L’altolà dall’ufficio territoriale di governo, verso le presunte organizzazioni che potrebbero infiltrare l’economia legale di questa provincia, è scattato per una società lattiero-casearia.

Poi, per una ditta che si occupa di noleggio auto, autobus, veicoli industriali.

Sotto tiro un’impresa impegnata nella raccolta, nel trasporto e nello smaltimento ed il recupero di rifiuti urbani tossici.

A seguire un’altra azienda impegnata in lavori pubblici e privati, pulizie generali e speciali.
La quinta interdittiva antimafia è per la sede legale di una società addetta alle pulizie generali e speciali, civili e industriali, ospedaliere e di aerostazione.

Fra i nomi figura quello di una società che gestisce bar, gelateria, ristorazione, lavanderie e si occupa anche di affitti di beni ed immobili.

Infine un’impresa dedita alla costruzione, manutenzione  e compravendita di fabbricati, movimento terra, demolizione, lavori stradali, segnaletica.

All’infuori di una, che è di Campobasso, le altre ditte derivano tutte da una matrice di origini campana e in ognuna di loro figurano nomi legati al mondo della criminalità organizzata.

Destinazione delle interdittive: una per il nucleo industriale di Bojano, tre a Campobasso, una a Campomarino, una a Termoli, infine l’ultima a Montenero di Bisaccia.

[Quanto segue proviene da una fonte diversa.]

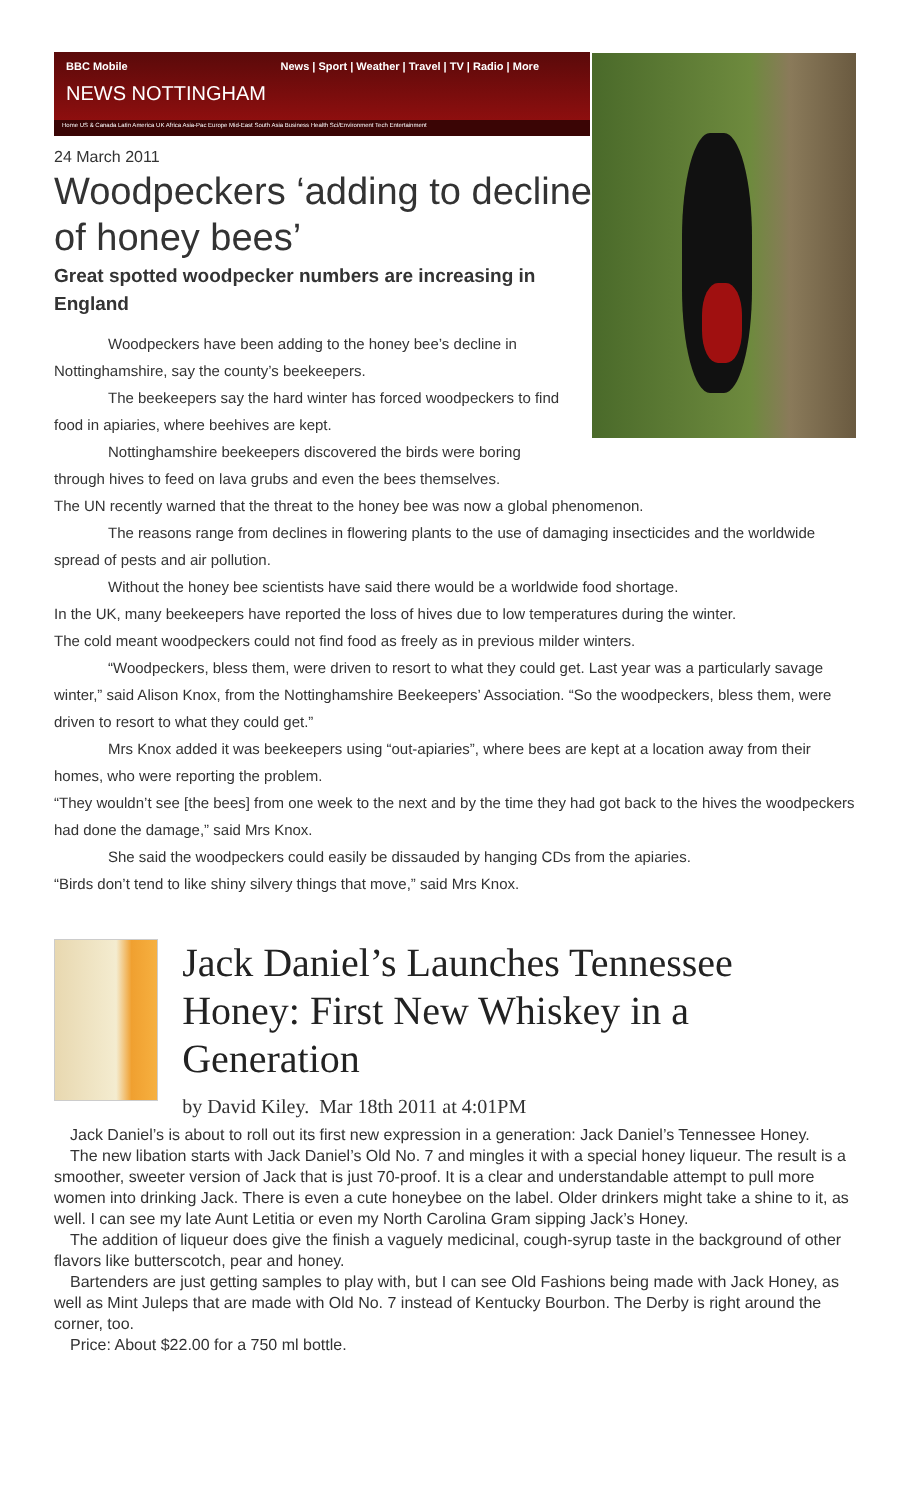BBC Mobile News | Sport | Weather | Travel | TV | Radio | More
NEWS NOTTINGHAM
Home US & Canada Latin America UK Africa Asia-Pac Europe Mid-East South Asia Business Health Sci/Environment Tech Entertainment
24 March 2011
Woodpeckers ‘adding to decline of honey bees’
Great spotted woodpecker numbers are increasing in England
Woodpeckers have been adding to the honey bee’s decline in Nottinghamshire, say the county’s beekeepers.
The beekeepers say the hard winter has forced woodpeckers to find food in apiaries, where beehives are kept.
Nottinghamshire beekeepers discovered the birds were boring through hives to feed on lava grubs and even the bees themselves.
The UN recently warned that the threat to the honey bee was now a global phenomenon.
The reasons range from declines in flowering plants to the use of damaging insecticides and the worldwide spread of pests and air pollution.
Without the honey bee scientists have said there would be a worldwide food shortage.
In the UK, many beekeepers have reported the loss of hives due to low temperatures during the winter.
The cold meant woodpeckers could not find food as freely as in previous milder winters.
“Woodpeckers, bless them, were driven to resort to what they could get. Last year was a particularly savage winter,” said Alison Knox, from the Nottinghamshire Beekeepers’ Association. “So the woodpeckers, bless them, were driven to resort to what they could get.”
Mrs Knox added it was beekeepers using “out-apiaries”, where bees are kept at a location away from their homes, who were reporting the problem.
“They wouldn’t see [the bees] from one week to the next and by the time they had got back to the hives the woodpeckers had done the damage,” said Mrs Knox.
She said the woodpeckers could easily be dissauded by hanging CDs from the apiaries.
“Birds don’t tend to like shiny silvery things that move,” said Mrs Knox.
Jack Daniel’s Launches Tennessee Honey: First New Whiskey in a Generation
by David Kiley. Mar 18th 2011 at 4:01PM
Jack Daniel’s is about to roll out its first new expression in a generation: Jack Daniel’s Tennessee Honey.
The new libation starts with Jack Daniel’s Old No. 7 and mingles it with a special honey liqueur. The result is a smoother, sweeter version of Jack that is just 70-proof. It is a clear and understandable attempt to pull more women into drinking Jack. There is even a cute honeybee on the label. Older drinkers might take a shine to it, as well. I can see my late Aunt Letitia or even my North Carolina Gram sipping Jack’s Honey.
The addition of liqueur does give the finish a vaguely medicinal, cough-syrup taste in the background of other flavors like butterscotch, pear and honey.
Bartenders are just getting samples to play with, but I can see Old Fashions being made with Jack Honey, as well as Mint Juleps that are made with Old No. 7 instead of Kentucky Bourbon. The Derby is right around the corner, too.
Price: About $22.00 for a 750 ml bottle.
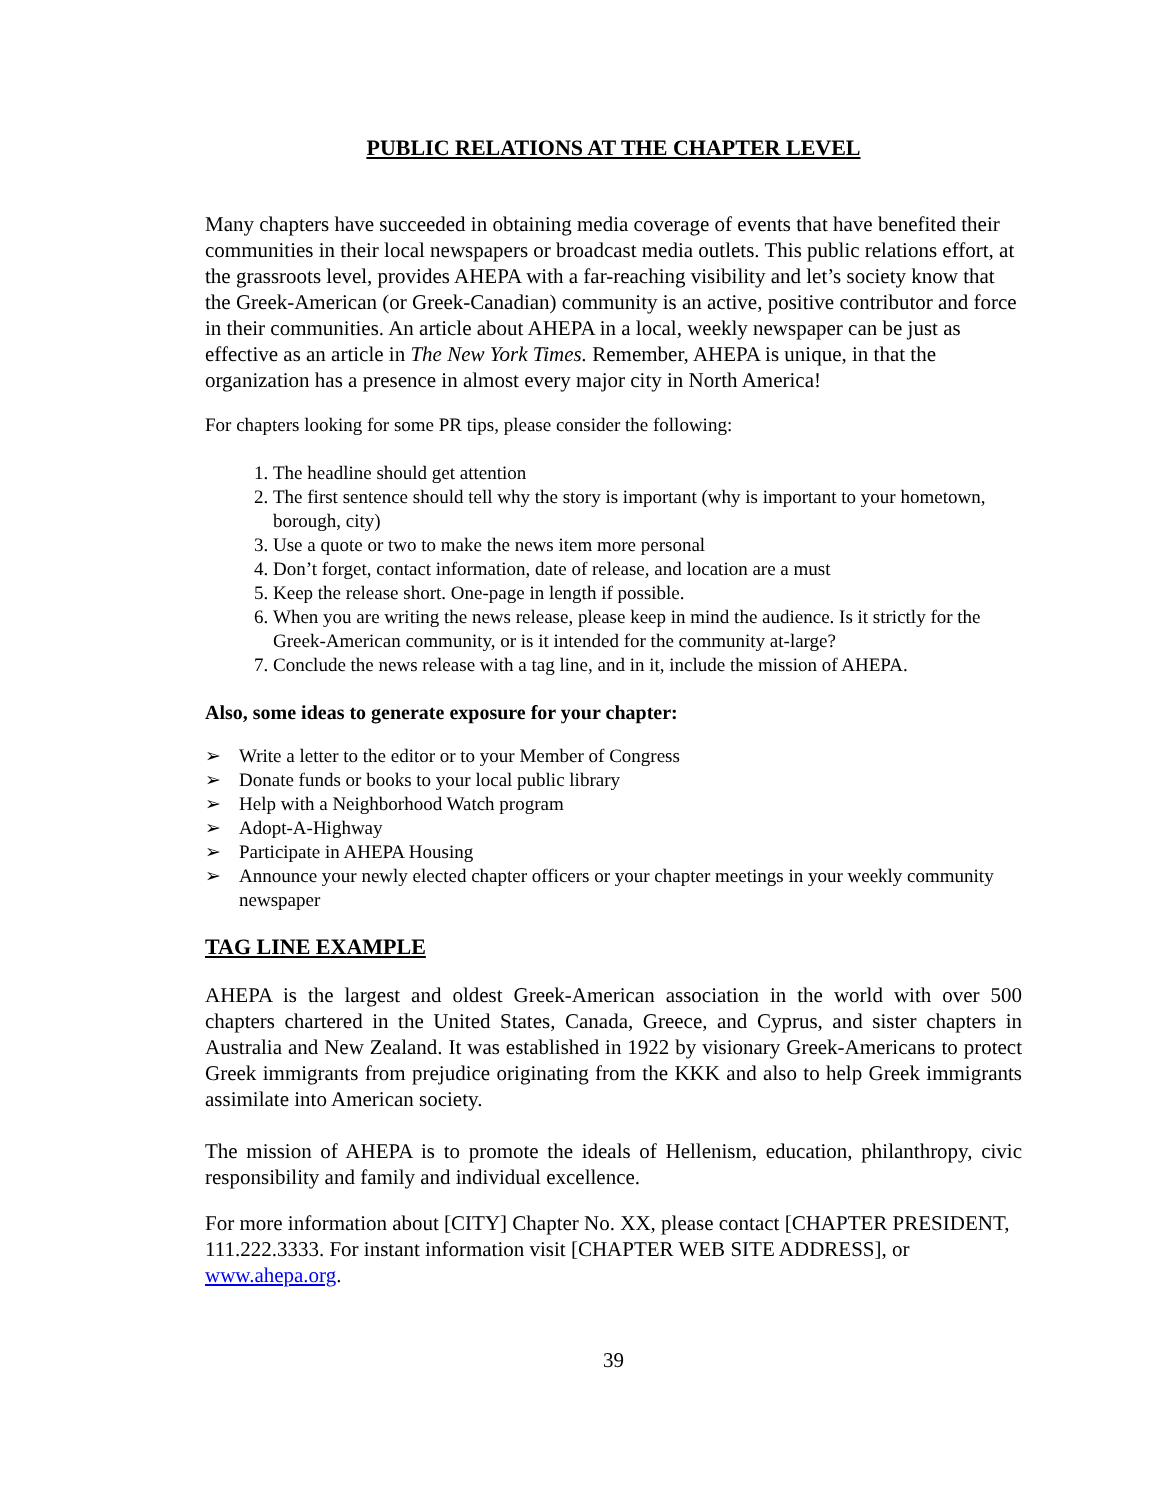PUBLIC RELATIONS AT THE CHAPTER LEVEL
Many chapters have succeeded in obtaining media coverage of events that have benefited their communities in their local newspapers or broadcast media outlets. This public relations effort, at the grassroots level, provides AHEPA with a far-reaching visibility and let’s society know that the Greek-American (or Greek-Canadian) community is an active, positive contributor and force in their communities. An article about AHEPA in a local, weekly newspaper can be just as effective as an article in The New York Times. Remember, AHEPA is unique, in that the organization has a presence in almost every major city in North America!
For chapters looking for some PR tips, please consider the following:
1. The headline should get attention
2. The first sentence should tell why the story is important (why is important to your hometown, borough, city)
3. Use a quote or two to make the news item more personal
4. Don’t forget, contact information, date of release, and location are a must
5. Keep the release short. One-page in length if possible.
6. When you are writing the news release, please keep in mind the audience. Is it strictly for the Greek-American community, or is it intended for the community at-large?
7. Conclude the news release with a tag line, and in it, include the mission of AHEPA.
Also, some ideas to generate exposure for your chapter:
➢ Write a letter to the editor or to your Member of Congress
➢ Donate funds or books to your local public library
➢ Help with a Neighborhood Watch program
➢ Adopt-A-Highway
➢ Participate in AHEPA Housing
➢ Announce your newly elected chapter officers or your chapter meetings in your weekly community newspaper
TAG LINE EXAMPLE
AHEPA is the largest and oldest Greek-American association in the world with over 500 chapters chartered in the United States, Canada, Greece, and Cyprus, and sister chapters in Australia and New Zealand. It was established in 1922 by visionary Greek-Americans to protect Greek immigrants from prejudice originating from the KKK and also to help Greek immigrants assimilate into American society.
The mission of AHEPA is to promote the ideals of Hellenism, education, philanthropy, civic responsibility and family and individual excellence.
For more information about [CITY] Chapter No. XX, please contact [CHAPTER PRESIDENT, 111.222.3333. For instant information visit [CHAPTER WEB SITE ADDRESS], or www.ahepa.org.
39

A macchia di leopardo, i provvedimenti riguardano un po’ tutto il territorio provinciale. Un’azione amministrativa antimafia che viaggia a braccetto e in parallelo con le attività investigative svolte dalle forze dell’ordine assieme alla magistratura competente.

Le mafie non sparano né uccidono, né compiono azioni eclatanti. Non sempre, almeno. Ancor più non lo fanno in un territorio come quello molisano. Ma – e lo dimostrano anche i recenti provvedimenti adottati da Maria Guia Federico – sono assai più pericolose perché non viene avvertito il loro pericolo che sta nell’insinuarsi (magari con il miraggio di offrire lavoro alla comunità di una terra martoriata da disoccupazione e povertà)  nell’economia legale.

Ecco allora l’importanza di questi sette atti amministrativi con i quali, invece, la Prefettura di Campobasso ha intercettato l’infiltrazione mafiosa (perlopiù di stampo camorristico) proprio sul nascere. Perché dove c’è da guadagnare anche con fondi pubblici – a maggior ragione in territori gravati dal peso da una crisi economica e sociale senza precedenti (come in Molise) – là molto probabilmente c’è l’affare dei clan e dei boss.

La prefettura di Campobasso si pone come punto di riferimento per la comunità in un’azione che punta ad accertare l’esistenza di infiltrazioni nel settore della pubblica amministrazione.

Anche il capo della Procura Nicola D’Angelo non più di un mese fa aveva avvertito che quello che bisogna impedire, adesso, in Molise è che la criminalità organizzata si ramifichi perché che sia all’opera per produrre tentacoli pronti a condizionare il tessuto amministrativo, politico ed economico “è già un dato di fatto”.

Lo aveva detto il capo dell’Antimafia De Raho e lo aveva riferito anche la commissione parlamentare antimafia in visita nel capoluogo. Il Molise non è immune.